Figure 2 Munged phenotype data
Sample information files (.fam and .sample) and the relatedness file (rel.dat/.txt) should be in raw/. Create symlinks to these project-specific files in genotyped/ and imputed/ (Figure 3).
prj link \
-p ukb<project_id> \
-f <fam_file_name> \
-s <sample_file_name> \
-r <relatedness_file_name>
You can link one or more of these files (they do not all need to be passed to the program simultaneously).
ukb<project_id> ├ genotyped └ ukb<project_id>_cal_chr1_v2_sN.fam ├ imputed ├ ukb<project_id>_imp_chr1_v3_sN.sample └ ukb<project_id>_rel_sN.dat
Figure 3 Project-specific sample information and relatedness symlinks.
N = number of samples with non-negative IDs
UKB genetic data resources:
- Accessing Genetic Data within UK Biobank
- Resource 531: Description of genetic data types
- Resource 664: Instructions for downloading genetic data using ukbgene
- Resource 667: UK Biobank Keyfile
The data should now be available from anywhere on Rosalind through the ukbkings R package. Read Access UKB data on Rosalind for a detailed description of usage. The same usage documentation is included in a package vignette. In R
devtools::install_github("kenhanscombe/ukbkings", dependencies = TRUE, force = TRUE)

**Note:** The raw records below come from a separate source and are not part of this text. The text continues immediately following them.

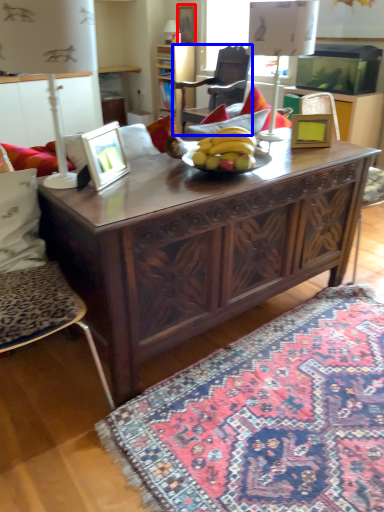
Question: Which of the following is the closest to the observer, picture frame (highlighted by a red box) or chair (highlighted by a blue box)?

Choices:
 (A) picture frame
 (B) chair

Answer: (B)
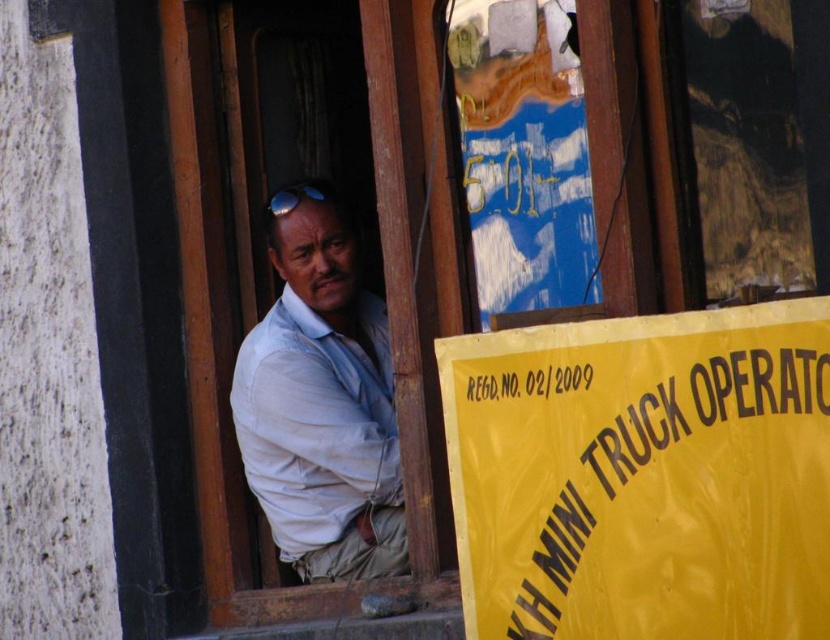
Question: Which point is closer to the camera taking this photo?

Choices:
 (A) (311, 193)
 (B) (321, 356)

Answer: (B)

Question: Is yellow paper sign at lower right to the left of blue reflective lens at upper center from the viewer's perspective?

Choices:
 (A) yes
 (B) no

Answer: (B)

Question: Can you confirm if yellow paper sign at lower right is wider than light blue shirt at center?

Choices:
 (A) no
 (B) yes

Answer: (B)

Question: Can you confirm if yellow paper sign at lower right is smaller than blue reflective lens at upper center?

Choices:
 (A) no
 (B) yes

Answer: (A)

Question: Which point is closer to the camera taking this photo?

Choices:
 (A) (706, 445)
 (B) (391, 480)

Answer: (A)

Question: Which of the following is the farthest from the observer?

vignette("Access UKB data on Rosalind")
Each time an updated set of participant withdrawals is received, add the w<project-id>_<yyyymmdd>.csv file to raw/.
To exclude the latest withdrawals from the phenotype data, you have to
generate your dataset with ukbkings::bio_phen
again. Be aware that if
any researcher on your project does run ukbkings::bio_phen
again, to
grab some other data say, this would apply the latest set of
withdrawals.
To exclude the latest withdrawals from the genotype link files (.fam,
.sample), there is a 2-step process: generate a list of withdrawals with
prj withdraw
, and then remove them from the link files with
prj remove
.
Note. In both cases the row count remains the same: ukbkings::bio_phen
replaces phenotype data values with NA
; prj remove
replaces IDs with
negative integer. This preserves the row count and alignment of files.
If you receive any new data you would like to incorporate, place the new .enc and .key files (prepared as described in [Include project data]) into raw/ and re-run the data munging step (described in [Munge the UKB data]).